Surjectivity is shown as: let $a \in F(X)$. We prove there exists some natural transformation $\eta: h^{X} \rightarrow F$ sending $1_{X}$ in $h^{X} (X)$ to $a$. Let $Y$ be any object in $\mathcal{C}$ and define $$ \eta_{Y} : h^{X} (Y) \rightarrow F(Y): f \mapsto F(f)(a). $$
I understand the proof, but there is a remark following the proof, saying:
Remark: From the proof of Yoneda lemma, it is easy to see that if $F$ is a representable functor, i.e. it is naturally isomorphic to some $h^{X}$, then there is no need to write down a natural isomorphism $\eta: h^{X} \rightarrow F$ explicitly. It is determined by $a : = \eta_{X} (1_X).$ So we will often say $F$ is represented by $(X,a)$ instead.
I'm not sure if I understand this remark. Is the $a$ in the $(X,a)$ unique? Let's say I have the following problem:
problem: Consider the forgetful functor. Show that $\text{Forget}: Ab \rightarrow \text{Sets}$ is represented by $(\mathbb{Z}, 1)$. Why? What is the natural equivalence?

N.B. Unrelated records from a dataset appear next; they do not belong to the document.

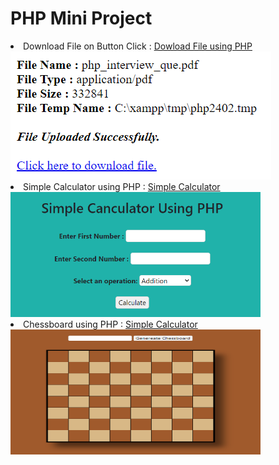 # PHP Mini Project

<li> Download File on Button Click : 
<a href="Download File on Button Click/download.php "> Dowload File using PHP</a><br></li>
<img src="Download File on Button Click/1.png" /> 

<li> Simple Calculator using PHP : 
<a href="Simple Calculator Using PHP/cal.php"> Simple Calculator</a><br></li>
<img src="Simple Calculator Using PHP/output.png" height="200" width="400" /> 
<br>

<li> Chessboard using PHP : 
<a href="Chessboard using PHP/chessboard.php"> Simple Calculator</a><br></li>
<img src="Chessboard using PHP/chessboard.png" height="200" width="400" /> 
<br>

Attempt: I would define a natural transformation $\eta: h^{\mathbb{Z}} \rightarrow \text{Forget}.$ Then for any $m \in \text{Forget}(\mathbb{Z})$ and any $G \in \text{Ob}(Ab)$ (this is an abelian group) I would define $$\eta_G : h^{\mathbb{Z}} (G) \rightarrow \text{Forget} (G): f \mapsto \text{Forget}(f)(m) = f(m). $$ Then I easily see that $\eta_{\mathbb{Z}} (1_{\mathbb{Z}}) = m. $
So I would say that the forgetful functor can be represented by $(\mathbb{Z}, m)$ where $m$ is any integer.
My question is: what is the $a$ in $(X,a)$? Is this supposed to be a unique element? And how does one in general show that a functor is representable on certain categories?
The Yoneda Lemma asserts that to each natural transformation $\eta: h^{X} \rightarrow F$, there corresponds a unique element, $a$, of $F(X)$, via the natural bijection $\theta:\eta\mapsto a:=\eta_X(1_X).$ Now, if $\eta$ happens to be an isomorphism; that is, if $F$ is representable, then it is determined by $a$ because $\eta=\theta^{-1}(a).$